It's not easy to swing a real estate deal when a particular piece of property is considered a work of art. There are a couple of dozen houses in far-flung places across the U.S. that stand out from their neighbors because they were designed by Frank Lloyd Wright. The homes are innovative, beautiful, and historic, but they aren't easy to sell. Who wants to pay millions of dollars for a house that has only one bathroom? That's not the only reason the houses are hard to sell, as Mental Floss explains.
A commemoration of the 150th anniversary of Wright's birth is expected to bring a horde of his fans to New York City next month, and many of them will make a pilgrimage to Tirranna, a Wright house in New Canaan, Connecticut. It's on the market, but few visitors will be equipped to purchase it.

+++

TASKS TO PERFORM:
[A] Rewrite the paragraph of the passage on Frank Lloyd Wright houses that begins "It's not easy to swing" in a shorter form, keeping its main facts.
[B] Answer these questions on the passage on Frank Lloyd Wright houses:
(i) Roughly how many houses designed by Wright are there across the U.S.?
(ii) Which anniversary of Wright's birth is being commemorated?
(iii) In what town and state is Tirranna located?
[C] Pick up the passage on Frank Lloyd Wright houses after its last sentence and continue it.
The rows that follow have no connection to the passage on Frank Lloyd Wright houses.

RAW DATA:
+++

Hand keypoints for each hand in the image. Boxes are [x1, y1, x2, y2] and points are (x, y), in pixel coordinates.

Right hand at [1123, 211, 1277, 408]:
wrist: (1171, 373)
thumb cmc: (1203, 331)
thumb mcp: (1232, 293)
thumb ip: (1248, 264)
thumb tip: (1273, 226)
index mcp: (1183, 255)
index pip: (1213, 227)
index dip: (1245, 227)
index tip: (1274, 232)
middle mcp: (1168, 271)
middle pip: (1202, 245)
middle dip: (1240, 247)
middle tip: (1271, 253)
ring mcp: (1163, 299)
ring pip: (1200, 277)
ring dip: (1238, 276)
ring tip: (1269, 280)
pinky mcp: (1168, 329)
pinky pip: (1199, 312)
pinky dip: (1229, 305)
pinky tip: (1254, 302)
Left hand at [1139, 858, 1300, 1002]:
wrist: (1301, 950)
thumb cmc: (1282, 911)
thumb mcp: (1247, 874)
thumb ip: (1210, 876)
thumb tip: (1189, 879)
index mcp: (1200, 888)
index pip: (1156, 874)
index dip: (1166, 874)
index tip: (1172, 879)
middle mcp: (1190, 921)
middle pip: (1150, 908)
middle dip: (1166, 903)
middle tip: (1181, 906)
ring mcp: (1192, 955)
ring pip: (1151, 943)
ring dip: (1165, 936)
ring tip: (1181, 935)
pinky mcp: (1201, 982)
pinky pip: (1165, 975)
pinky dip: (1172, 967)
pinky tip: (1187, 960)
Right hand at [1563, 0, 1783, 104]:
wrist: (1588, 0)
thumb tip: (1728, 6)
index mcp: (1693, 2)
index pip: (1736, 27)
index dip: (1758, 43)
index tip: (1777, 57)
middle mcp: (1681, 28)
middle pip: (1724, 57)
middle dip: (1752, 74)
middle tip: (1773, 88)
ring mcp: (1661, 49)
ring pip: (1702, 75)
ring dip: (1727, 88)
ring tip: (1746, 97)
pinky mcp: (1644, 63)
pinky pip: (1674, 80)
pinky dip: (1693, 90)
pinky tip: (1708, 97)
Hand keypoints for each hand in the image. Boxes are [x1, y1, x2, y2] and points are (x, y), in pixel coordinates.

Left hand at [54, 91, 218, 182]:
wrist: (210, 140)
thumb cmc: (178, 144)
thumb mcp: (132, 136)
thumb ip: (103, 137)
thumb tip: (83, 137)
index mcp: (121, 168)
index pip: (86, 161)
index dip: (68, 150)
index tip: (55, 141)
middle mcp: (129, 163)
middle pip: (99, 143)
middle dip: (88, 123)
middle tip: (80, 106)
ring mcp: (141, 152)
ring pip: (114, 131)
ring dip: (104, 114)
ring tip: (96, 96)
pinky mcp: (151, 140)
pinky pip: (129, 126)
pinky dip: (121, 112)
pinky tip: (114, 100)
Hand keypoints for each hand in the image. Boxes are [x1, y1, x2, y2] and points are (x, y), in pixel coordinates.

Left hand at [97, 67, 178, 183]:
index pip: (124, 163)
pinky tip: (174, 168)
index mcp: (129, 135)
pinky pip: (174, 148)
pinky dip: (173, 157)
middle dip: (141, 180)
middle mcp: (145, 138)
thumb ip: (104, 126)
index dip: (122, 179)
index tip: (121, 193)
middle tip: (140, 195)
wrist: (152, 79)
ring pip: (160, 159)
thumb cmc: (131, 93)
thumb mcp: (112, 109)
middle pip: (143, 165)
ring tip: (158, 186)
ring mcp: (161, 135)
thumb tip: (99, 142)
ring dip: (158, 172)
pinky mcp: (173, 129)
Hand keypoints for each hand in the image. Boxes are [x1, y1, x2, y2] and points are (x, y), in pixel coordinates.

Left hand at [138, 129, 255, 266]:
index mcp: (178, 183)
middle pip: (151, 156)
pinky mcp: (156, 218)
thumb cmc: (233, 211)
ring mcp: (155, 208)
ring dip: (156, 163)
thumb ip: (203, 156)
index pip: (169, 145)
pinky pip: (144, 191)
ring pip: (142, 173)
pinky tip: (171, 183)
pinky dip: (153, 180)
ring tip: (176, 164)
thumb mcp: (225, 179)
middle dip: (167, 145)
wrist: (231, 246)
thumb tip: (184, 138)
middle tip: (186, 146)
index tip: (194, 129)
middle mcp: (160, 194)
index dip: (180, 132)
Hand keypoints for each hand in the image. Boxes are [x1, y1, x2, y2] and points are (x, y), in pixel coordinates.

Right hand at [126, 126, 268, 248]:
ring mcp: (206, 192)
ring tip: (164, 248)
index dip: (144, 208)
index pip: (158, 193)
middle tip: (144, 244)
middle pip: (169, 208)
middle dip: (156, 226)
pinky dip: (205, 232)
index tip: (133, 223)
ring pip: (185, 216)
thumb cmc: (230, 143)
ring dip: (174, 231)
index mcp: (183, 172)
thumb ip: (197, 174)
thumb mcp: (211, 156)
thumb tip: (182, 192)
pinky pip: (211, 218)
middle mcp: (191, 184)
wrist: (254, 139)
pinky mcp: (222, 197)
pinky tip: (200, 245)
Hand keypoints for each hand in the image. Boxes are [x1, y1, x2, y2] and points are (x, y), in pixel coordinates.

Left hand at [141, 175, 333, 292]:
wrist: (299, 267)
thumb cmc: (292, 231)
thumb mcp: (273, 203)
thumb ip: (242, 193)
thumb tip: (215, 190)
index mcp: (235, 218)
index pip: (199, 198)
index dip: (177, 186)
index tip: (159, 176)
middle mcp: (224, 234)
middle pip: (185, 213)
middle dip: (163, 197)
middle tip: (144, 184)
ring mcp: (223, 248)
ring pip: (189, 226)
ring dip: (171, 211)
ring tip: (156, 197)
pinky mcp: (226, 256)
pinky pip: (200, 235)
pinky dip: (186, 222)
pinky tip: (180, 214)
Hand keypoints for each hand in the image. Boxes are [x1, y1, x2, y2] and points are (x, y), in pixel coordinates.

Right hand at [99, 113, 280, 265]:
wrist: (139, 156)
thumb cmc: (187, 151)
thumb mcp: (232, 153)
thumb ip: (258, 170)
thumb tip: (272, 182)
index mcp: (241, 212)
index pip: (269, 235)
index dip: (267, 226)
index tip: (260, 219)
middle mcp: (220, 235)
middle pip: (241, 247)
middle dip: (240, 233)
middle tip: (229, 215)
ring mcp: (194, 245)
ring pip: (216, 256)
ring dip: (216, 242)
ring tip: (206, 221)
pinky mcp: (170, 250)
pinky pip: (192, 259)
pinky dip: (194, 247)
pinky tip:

+++

ANSWERS TO THE EXERCISE:
[A] About two dozen Frank Lloyd Wright houses are scattered across the U.S. They are innovative, beautiful, and historic, but they are hard to sell because they are considered works of art. Features such as a single bathroom are one obstacle to a multimillion-dollar sale, though Mental Floss explains that there are other reasons as well.

[B]
(i) A couple of dozen.
(ii) The 150th anniversary.
(iii) New Canaan, Connecticut.

[C]
For brokers like Mr. Milne, marketing these houses offers unique challenges, including the need to become a Wright expert, to devise a strategy for separating potential buyers from sightseers, and to develop a convincing argument for why someone should pay a premium to live in a house with small bedrooms and a snug kitchen, cinder-block walls, cement floors, narrow doorways, a carport instead of a garage and, quite likely, no air-conditioning.
For potential buyers, it means becoming the steward of a legacy, which includes instant membership in an exclusive, sometimes intrusive, society of Wright enthusiasts.
The New York Times tells the stories of five Wright houses that are on the market our have been sold in recent years. Pictured is the Penfield House in Willoughby Hills, Ohio, which has been on the market for three years.